A: Yes, these pieces can be repaired. And given the price of mid-century modern furniture these days, the cost probably would be worthwhile even if these pieces didn’t have sentimental value, which clearly they do. The website Chairish (chairish.com) lists an Rway dresser for
$520, and other Rway dressers much higher, depending on the style.
Repairing the drawer is probably the simpler job, said Yasser Haridi, owner of Antiques & Furniture Restoration (703-437-7446; refinishing.org), a company in Sterling, Va., that does repairs throughout the Washington area. The old glue would need to be removed. Then the drawer front could be reglued, using ordinary yellow wood glue, also known as PVA or polyvinyl acetate glue, and plenty of clamps. Haridi uses Titebond Interior Original Wood Glue ($3.98 for a 16-ounce bottle at Lowe’s).
The biggest challenge is getting out all of the old glue, which is in the drawer front’s inner core, probably a type of particleboard, with veneers of solid wood on the front and back. It will be tough to get out the glue without also excavating the wood fibers.

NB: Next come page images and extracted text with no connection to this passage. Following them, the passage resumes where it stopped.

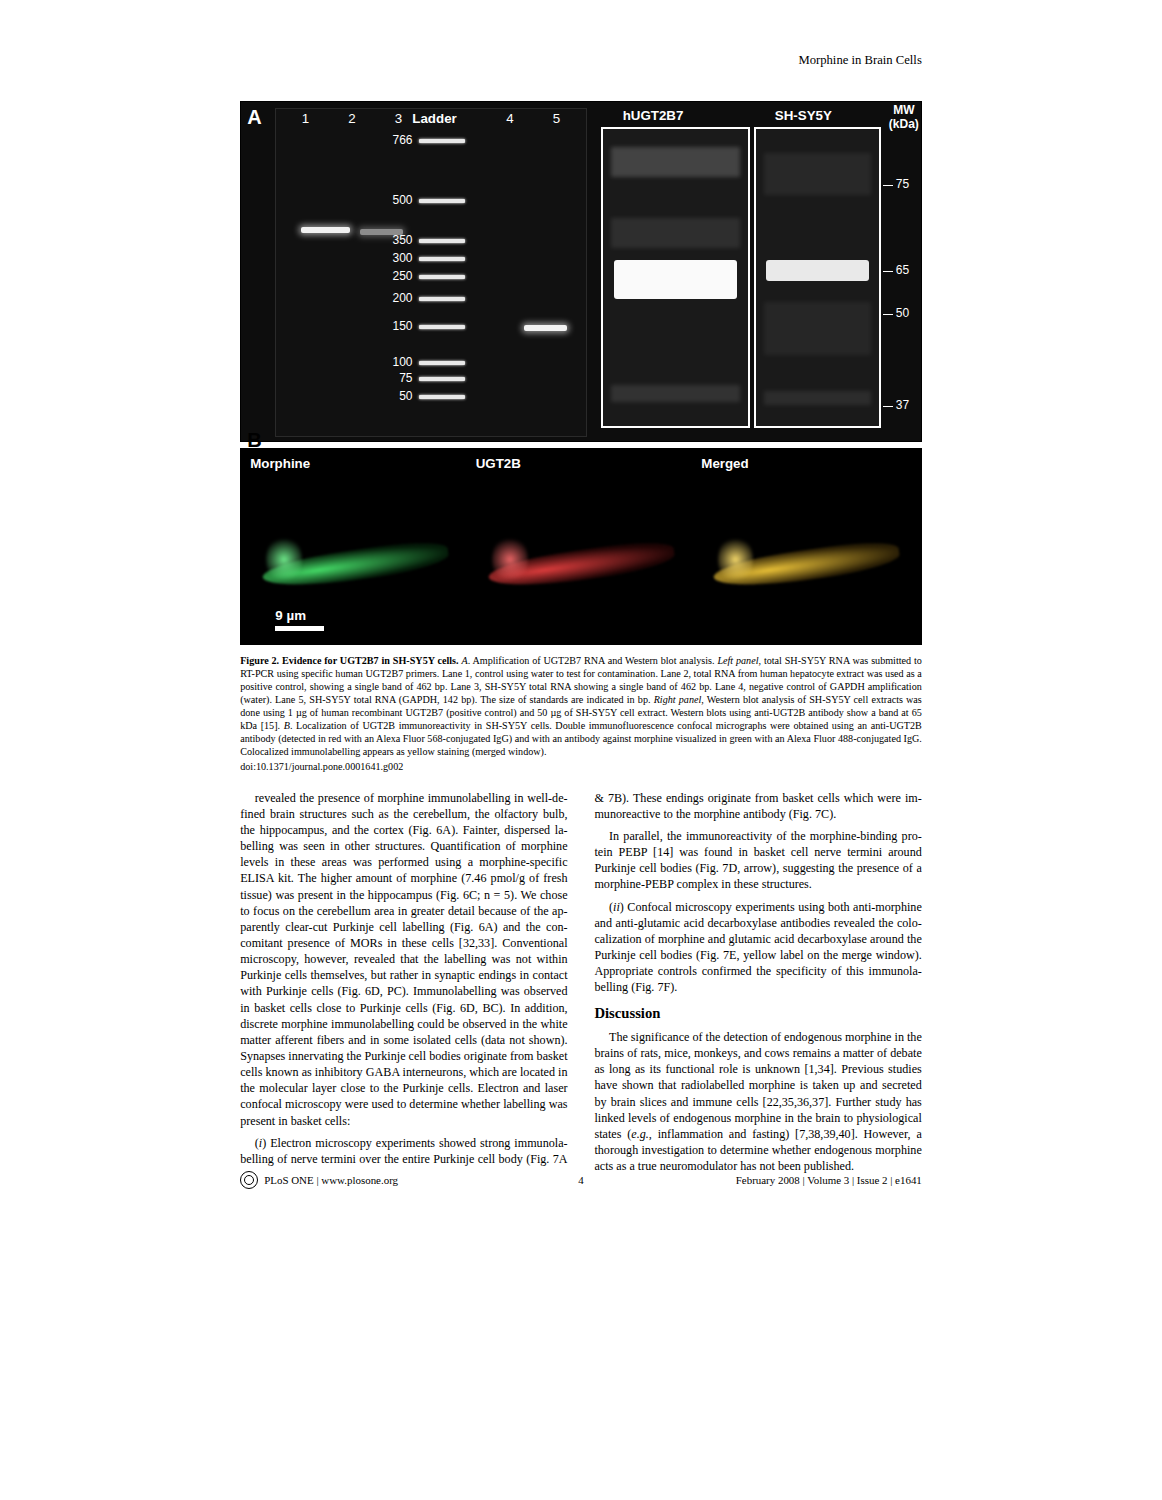Morphine in Brain Cells
A
123 45
Ladder
766
500
350
300
250
200
150
100
75
50
hUGT2B7 SH-SY5Y
MW
(kDa)
75
65
50
37
B
Morphine
9 µm
UGT2B
Merged
Figure 2. Evidence for UGT2B7 in SH-SY5Y cells. A. Amplification of UGT2B7 RNA and Western blot analysis. Left panel, total SH-SY5Y RNA was submitted to RT-PCR using specific human UGT2B7 primers. Lane 1, control using water to test for contamination. Lane 2, total RNA from human hepatocyte extract was used as a positive control, showing a single band of 462 bp. Lane 3, SH-SY5Y total RNA showing a single band of 462 bp. Lane 4, negative control of GAPDH amplification (water). Lane 5, SH-SY5Y total RNA (GAPDH, 142 bp). The size of standards are indicated in bp. Right panel, Western blot analysis of SH-SY5Y cell extracts was done using 1 µg of human recombinant UGT2B7 (positive control) and 50 µg of SH-SY5Y cell extract. Western blots using anti-UGT2B antibody show a band at 65 kDa [15]. B. Localization of UGT2B immunoreactivity in SH-SY5Y cells. Double immunofluorescence confocal micrographs were obtained using an anti-UGT2B antibody (detected in red with an Alexa Fluor 568-conjugated IgG) and with an antibody against morphine visualized in green with an Alexa Fluor 488-conjugated IgG. Colocalized immunolabelling appears as yellow staining (merged window). doi:10.1371/journal.pone.0001641.g002
revealed the presence of morphine immunolabelling in well-defined brain structures such as the cerebellum, the olfactory bulb, the hippocampus, and the cortex (Fig. 6A). Fainter, dispersed labelling was seen in other structures. Quantification of morphine levels in these areas was performed using a morphine-specific ELISA kit. The higher amount of morphine (7.46 pmol/g of fresh tissue) was present in the hippocampus (Fig. 6C; n = 5). We chose to focus on the cerebellum area in greater detail because of the apparently clear-cut Purkinje cell labelling (Fig. 6A) and the concomitant presence of MORs in these cells [32,33]. Conventional microscopy, however, revealed that the labelling was not within Purkinje cells themselves, but rather in synaptic endings in contact with Purkinje cells (Fig. 6D, PC). Immunolabelling was observed in basket cells close to Purkinje cells (Fig. 6D, BC). In addition, discrete morphine immunolabelling could be observed in the white matter afferent fibers and in some isolated cells (data not shown). Synapses innervating the Purkinje cell bodies originate from basket cells known as inhibitory GABA interneurons, which are located in the molecular layer close to the Purkinje cells. Electron and laser confocal microscopy were used to determine whether labelling was present in basket cells:
(i) Electron microscopy experiments showed strong immunolabelling of nerve termini over the entire Purkinje cell body (Fig. 7A & 7B). These endings originate from basket cells which were immunoreactive to the morphine antibody (Fig. 7C).
In parallel, the immunoreactivity of the morphine-binding protein PEBP [14] was found in basket cell nerve termini around Purkinje cell bodies (Fig. 7D, arrow), suggesting the presence of a morphine-PEBP complex in these structures.
(ii) Confocal microscopy experiments using both anti-morphine and anti-glutamic acid decarboxylase antibodies revealed the colocalization of morphine and glutamic acid decarboxylase around the Purkinje cell bodies (Fig. 7E, yellow label on the merge window). Appropriate controls confirmed the specificity of this immunolabelling (Fig. 7F).
Discussion
The significance of the detection of endogenous morphine in the brains of rats, mice, monkeys, and cows remains a matter of debate as long as its functional role is unknown [1,34]. Previous studies have shown that radiolabelled morphine is taken up and secreted by brain slices and immune cells [22,35,36,37]. Further study has linked levels of endogenous morphine in the brain to physiological states (e.g., inflammation and fasting) [7,38,39,40]. However, a thorough investigation to determine whether endogenous morphine acts as a true neuromodulator has not been published.
PLoS ONE | www.plosone.org
4
February 2008 | Volume 3 | Issue 2 | e1641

Acetone (or acetone-based nail polish remover) dissolves Gorilla Glue, but it wouldn’t be smart to use that solvent on your drawer. Acetone would almost certainly ruin the finish. Instead, the best method is to scrape off the glue. Haridi said he would use a razor blade and dentist’s tools. He estimated the total job, including glue removal, regluing and touching up the finish would cost $150, his minimum charge. Of the two repairs, this is the one that a novice could probably tackle on their own, he said. “It’s a simple fix, if someone has the patience to clean out all the glue.”
Repairing the broken leg is trickier because the break didn’t make a clean cut. Haridi said he’d trim the broken end and splice on a new section of leg, assuming you don’t have the piece that broke off. But just gluing it on wouldn’t be enough because the two pieces both have what woodworkers call “end grain.” Wood fibers are like straws, and glue holds well when a joint involves gluing the sides of the straws together, but it has little strength if you are trying to glue the ends of straws together. He’d get around this problem by drilling into the ends of both the leg stub and the patch piece and then fitting a sturdy dowel made of oak or walnut into the mating holes. Glued in place, that dowel would give the joint plenty of strength. This repair involves more woodworking skill and would probably take more time. He estimated the price at $475, including replacement wood, a metal tip and finish touch-up.
To make a leg repair even more secure, especially on chairs or other furniture that might be subjected to more force, some furniture repairers make angled cuts on both the leg stub and the add-on piece, in addition to inserting a dowel at the center of the joint. But it’s very difficult to line up holes cut into angled ends. So the trick with this approach is to first cut both pieces straight across but overly long, drill into those cuts, then make the angled cuts. The drilled holes can then be lengthened, if necessary.
If you have good woodworking skills and want to tackle the leg repair on your own, the website TableLegs.com is a source for replacement legs to use for patching and for metal tips.